Look below for the line holding "skydda huden mot solens skadliga strålar." and the line holding "få fin hy. Att äta en balanserad kost rik på". Transcribe exactly those lines and all lines between them, nothing more.

Available data START

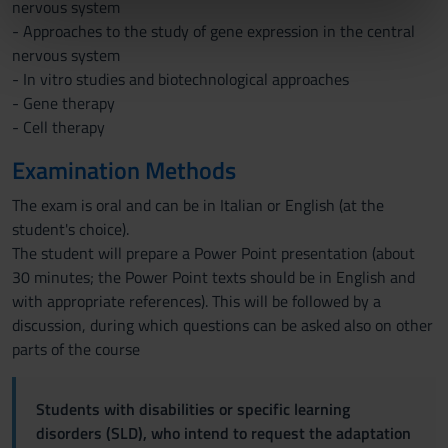
nervous system
informazioni sul modo in cui utilizzi il nostro sito con i
- Approaches to the study of gene expression in the central
nostri partner che si occupano di analisi dei dati web,
nervous system
pubblicità e social media, i quali potrebbero combinarle
- In vitro studies and biotechnological approaches
con altre informazioni che hai fornito loro o che hanno
- Gene therapy
raccolto dal tuo utilizzo dei loro servizi.
- Cell therapy
Examination Methods
The exam is oral and can be in Italian or English (at the
student's choice).
The student will prepare a Power Point presentation (about
30 minutes; the Power Point texts should be in English and
with appropriate references). This will be followed by a
discussion, during which questions can be asked also on other
parts of the course
Students with disabilities or specific learning
disorders (SLD), who intend to request the adaptation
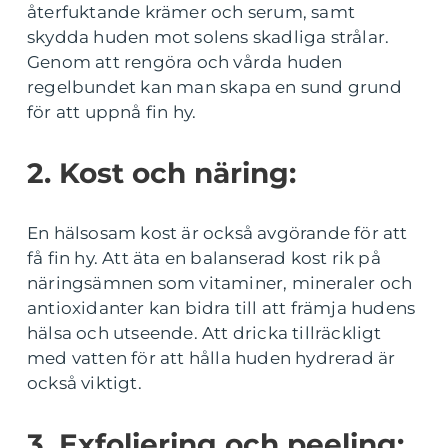
återfuktande krämer och serum, samt
skydda huden mot solens skadliga strålar.
Genom att rengöra och vårda huden
regelbundet kan man skapa en sund grund
för att uppnå fin hy.
2. Kost och näring:
En hälsosam kost är också avgörande för att
få fin hy. Att äta en balanserad kost rik på
näringsämnen som vitaminer, mineraler och
antioxidanter kan bidra till att främja hudens
hälsa och utseende. Att dricka tillräckligt
med vatten för att hålla huden hydrerad är
också viktigt.
3. Exfoliering och peeling:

Available data END

### The answer
skydda huden mot solens skadliga strålar.
Genom att rengöra och vårda huden
regelbundet kan man skapa en sund grund
för att uppnå fin hy.
2. Kost och näring:
En hälsosam kost är också avgörande för att
få fin hy. Att äta en balanserad kost rik på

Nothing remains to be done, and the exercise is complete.